Here, the expanding drone industry has become so short of workers that teenagers are now being drawn to boost production. This points to a deeper problem inside Russia’s war economy, where the push for more output today is beginning to exceed the workforce needed tomorrow.

Russia’s defense industrial surge has created labor demand that its population can no longer meet. This is especially visible in unmanned aerial vehicle production, where factories need more assemblers and engineers, but output targets are rising faster than that workforce can be expanded. The shortage is already visible in unusually aggressive hiring offers, including paid relocation, showing how urgently drone manufacturers are competing for scarce labor.

Under these conditions, factories are no longer relying on training new specialists, because wartime production needs workers immediately. Instead, they are widening recruitment pools and competing directly for anyone who can be pulled into drone production. Russian producers are poaching workers from one another and from related industries, weakening the broader Russian industrial base and pushing the sector into more desperate forms of recruitment.

That shift is now most visible in Shahed drone production, where the labor shortage has become severe enough to force the pull of teenagers directly into factory work. A recently released promotional video presented this work as attractive to young people by combining high promised pay, a modern industrial image, and the suggestion of an early path into a technical career. One sixteen year old girl said in the video that by next year she would be earning one hundred and fifty thousand rubles a month, or about two thousand dollars, while helping assemble strike drones.

Through this, war production is being not only marketed as an opportunity for the young but also portrayed as a way to fulfill a patriotic duty. The reasons behind this are structural, as Russia entered the war with a long demographic decline that had already reduced the supply of working-age labor. The war then intensified that pressure by removing men through mobilization and subsequent losses, while defense industry contracts pulled workers toward priority sectors and away from the rest of the economy.

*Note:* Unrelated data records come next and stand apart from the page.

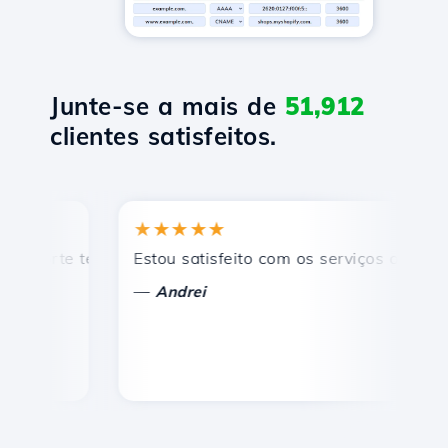
Junte-se a mais de
51,912
clientes satisfeitos.
★★★★★
★
orte técnico rápido e eficiente.
Estou satisfeito com os serviços oferecidos 
Pa
—
—
Andrei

For example, Shahed-related production had previously relied in part on foreign and migrant labor, but that workforce was limited, difficult to expand, and insufficient to cover Russia’s growing wartime demand. As these factors narrowed the labor pool, the industry started competing for those remaining, so factories were pushed toward new solutions, including the recruitment of teenagers.

Russian industry is no longer trying to fix the labor shortage at its source, because it cannot quickly create the skilled workforce that drone production now requires. Instead, it is looking for ways to work around the problem and reduce the damage inside the sector. One proposal from the Ural Drone Factory was to create a competency registry so manufacturers could identify smaller suppliers with the needed capabilities and outsource specialized tasks instead of hiring workers away from each other. In practice, this would help factories avoid wasting scarce labor on work that could be done elsewhere. But the need for such measures also shows how severe the shortage has become, because better coordination can reduce competition for workers without replacing the workforce that is missing.

As factories fill labor shortages with less experienced workers and keep pulling staff from other industries, Russia may produce more drones for the war, but with less reliable output and a growing strain on its ability to sustain production over time. In practice, this means more defects during assembly, weaker integration of components, and greater variation in the performance of systems leaving the factory. The same shortage also weakens long-term efficiency, because constant turnover and lower standards leave supervisors spending more time correcting problems than building stable production lines. Russia may still increase output in the short term, but it is doing so by weakening the workforce structure needed to keep expansion stable over time.

Overall, this shows that Russia’s drone surge is beginning to consume the workforce base needed to sustain it over time. By pulling younger and less prepared workers into wartime production, the industry may preserve some output now, but it does so at the cost of training depth, labor stability, and future industrial resilience. That will make it harder for Russia to keep scaling drone manufacturing without creating deeper inefficiencies across the defense sector. If this trend continues, the workforce crisis will not just slow production but will set a lower long-term ceiling on Russia’s ability to sustain its economy.